Chief selector Iqbal Qasim said last week that Pakistan was facing a pace bowling crisis as there was no exciting talent coming up even at the domestic level.
However Akram, one of Pakistan's leading pacemen with 414 test wickets and 502 one-day international scalps, said he was not worried about the future.
"I am not disheartened by the situation. We have always come up with raw and exciting talent and I am sure if we scout countrywide we will find potentially strong pacers," said the 46-year-old.
"I am always ready to help Pakistan cricket in whatever role possible. In the past I have held fast bowling camps for the board. I can do it again."
Pakistan has a proud record of producing world class fast bowler including Imran Khan for two decades from the early 1970s then Akram's new ball partner Waqar Younis and in more recent times Shoaib Akhtar.
However they lost two of their best bowlers in Mohammad Asif and Mohammad Amir in 2011 after the duo were banned by the International Cricket Council for spot-fixing during a series in England and they both served jail sentences.
During the current tour of South Africa Pakistan have struggled in the fast bowling department, Umar Gul taking five wickets in two tests at an average of around 45.
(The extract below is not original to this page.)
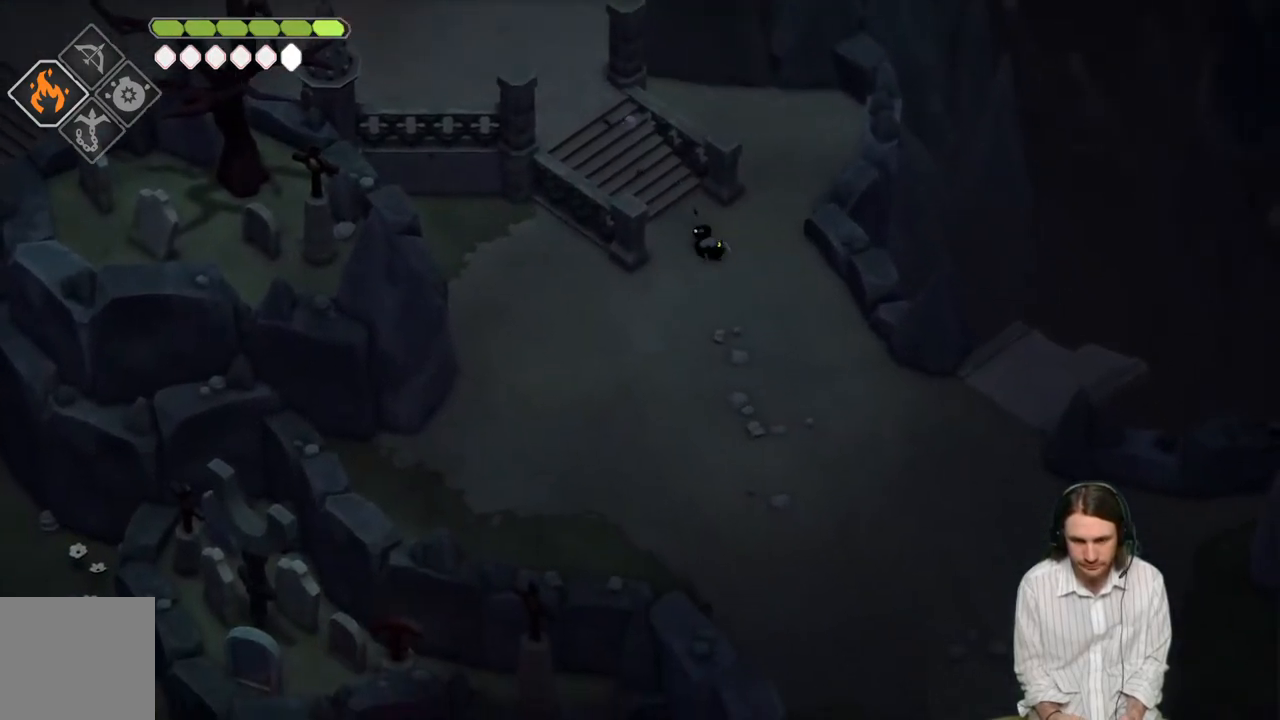
{"buttons": [], "left_stick": "down-right", "right_stick": "down", "events": []}
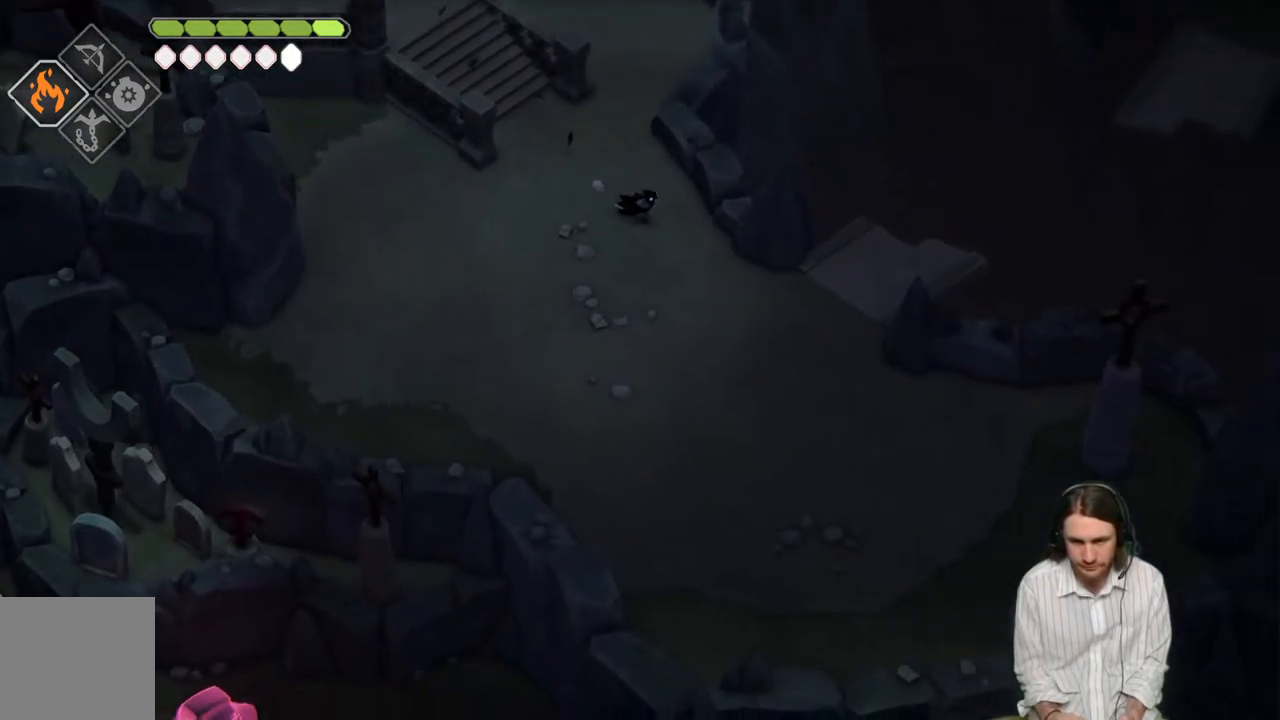
{"buttons": [], "left_stick": "down-right", "right_stick": "down", "events": [[133, "B", "down"], [300, "B", "up"]]}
Tour selectors also tried out six different pacers in the three test series in which they were whitewashed and Pakistan currently have no paceman featuring in the current ICC top 10 test and ODI bowling rankings.
Akram said that not having any international teams touring Pakistan since 2009, because of security concerns after militants attacked the Sri Lankan team in Lahore, had also held back the development of young bowlers.